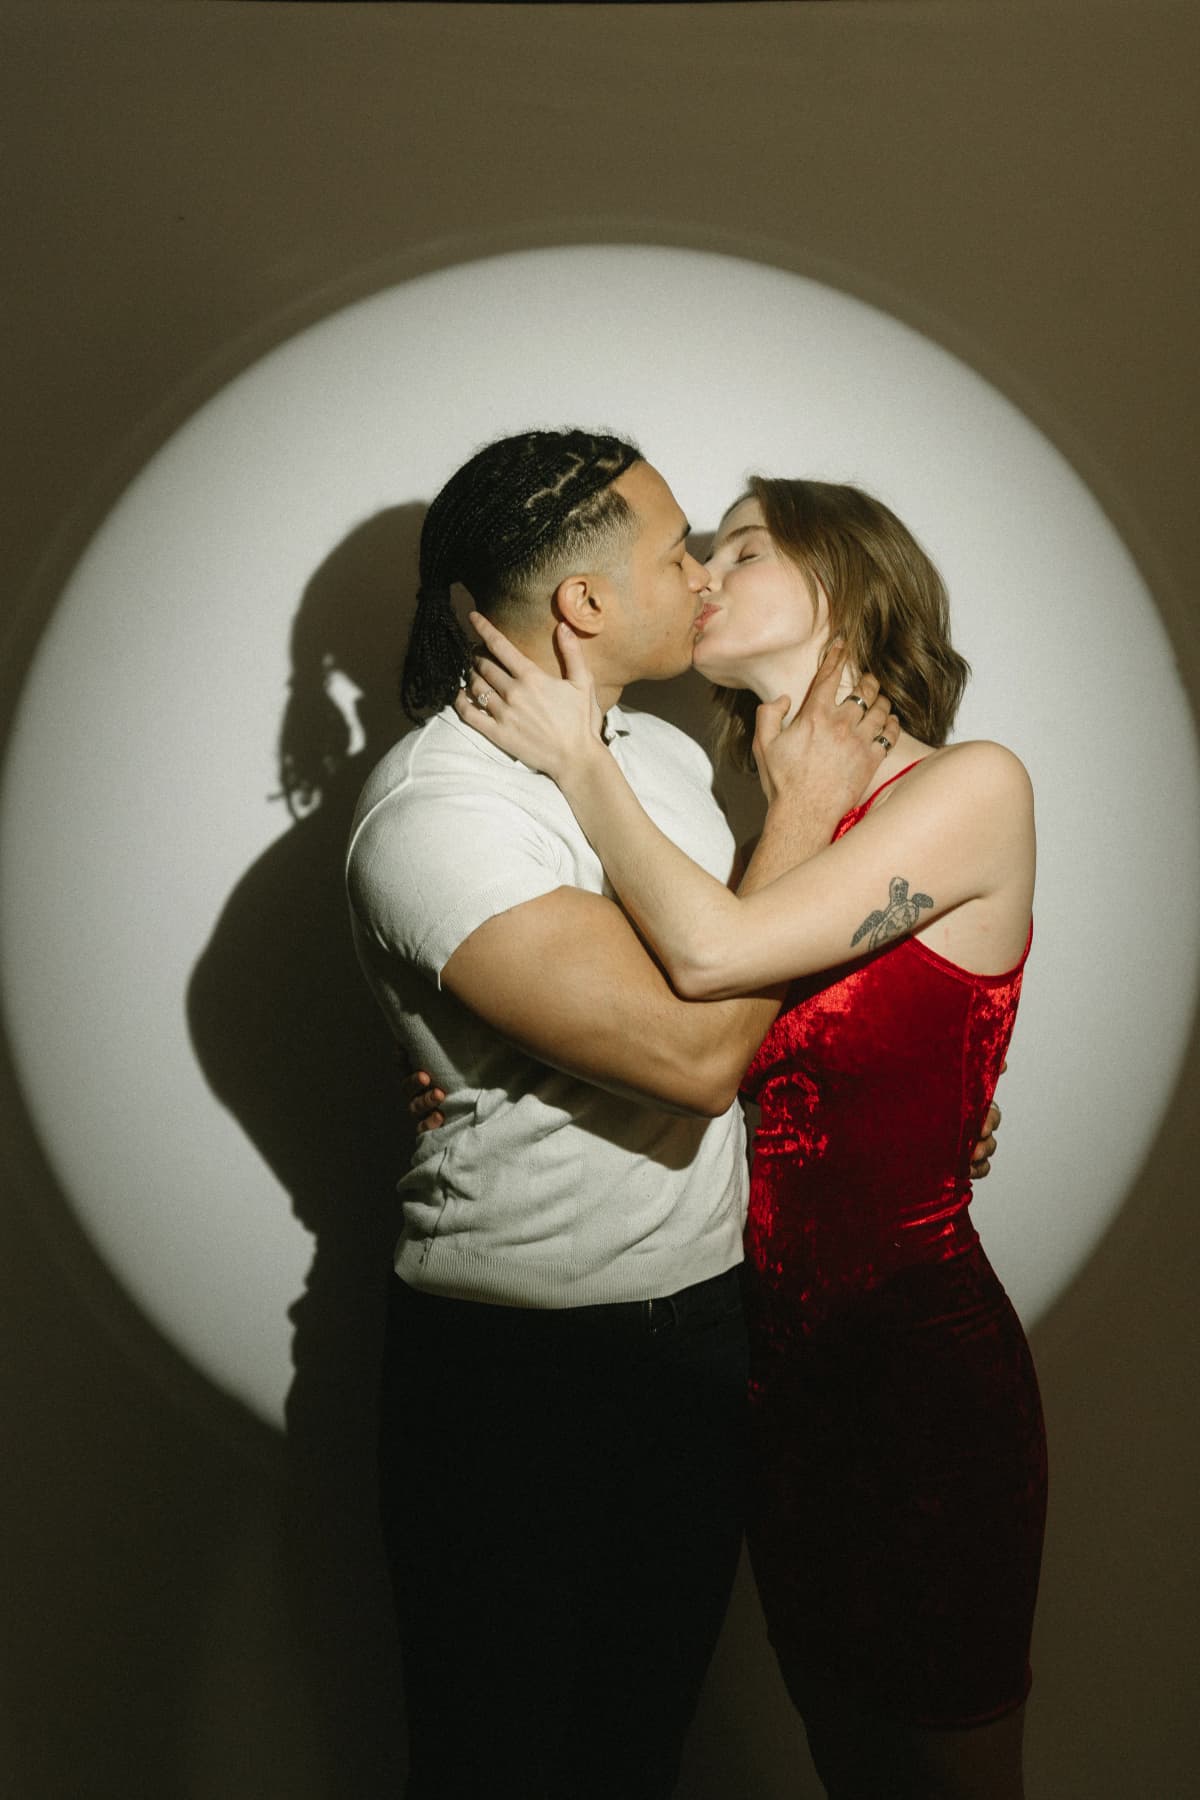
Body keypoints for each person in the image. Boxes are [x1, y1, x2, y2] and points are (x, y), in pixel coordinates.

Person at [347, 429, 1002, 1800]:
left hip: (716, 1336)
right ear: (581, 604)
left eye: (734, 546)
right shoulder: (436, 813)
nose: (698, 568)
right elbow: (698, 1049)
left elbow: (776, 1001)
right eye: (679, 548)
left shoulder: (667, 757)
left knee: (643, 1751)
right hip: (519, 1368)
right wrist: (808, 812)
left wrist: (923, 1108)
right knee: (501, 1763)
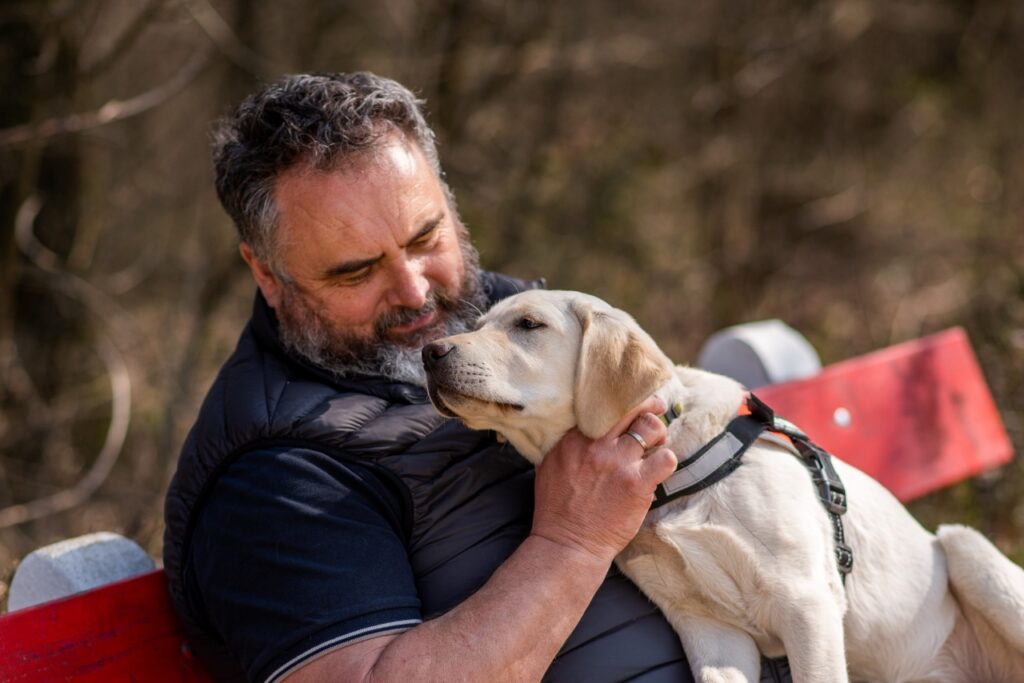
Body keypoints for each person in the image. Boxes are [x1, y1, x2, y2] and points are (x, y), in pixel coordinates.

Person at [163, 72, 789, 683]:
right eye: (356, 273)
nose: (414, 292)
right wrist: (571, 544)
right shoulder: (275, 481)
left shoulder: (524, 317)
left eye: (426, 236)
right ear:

**WORK REQUIRED:**
Pictures are to be left out, while the records are copied word for word.

**SOLUTION FOR THIS TASK:**
Body keypoints for each person in the image. Boxes are [x1, y1, x2, y2] and points are (x, y), in pixel coordinates.

Person at [347, 429, 1002, 1800]:
left hip: (716, 1336)
right ear: (581, 604)
left eye: (734, 546)
right shoulder: (436, 813)
nose: (698, 568)
right elbow: (698, 1049)
left elbow: (776, 1001)
right eye: (679, 548)
left shoulder: (667, 757)
left knee: (643, 1751)
right hip: (519, 1368)
right wrist: (808, 812)
left wrist: (923, 1108)
right knee: (501, 1763)
Body keypoints for each person in the image. Boxes are [x1, y1, x2, y2] and points are (x, y), in pixel coordinates.

Person at [163, 72, 789, 683]:
right eye: (356, 273)
nose: (414, 292)
right wrist: (571, 544)
right shoulder: (275, 481)
left shoulder: (524, 317)
left eye: (426, 236)
right ear:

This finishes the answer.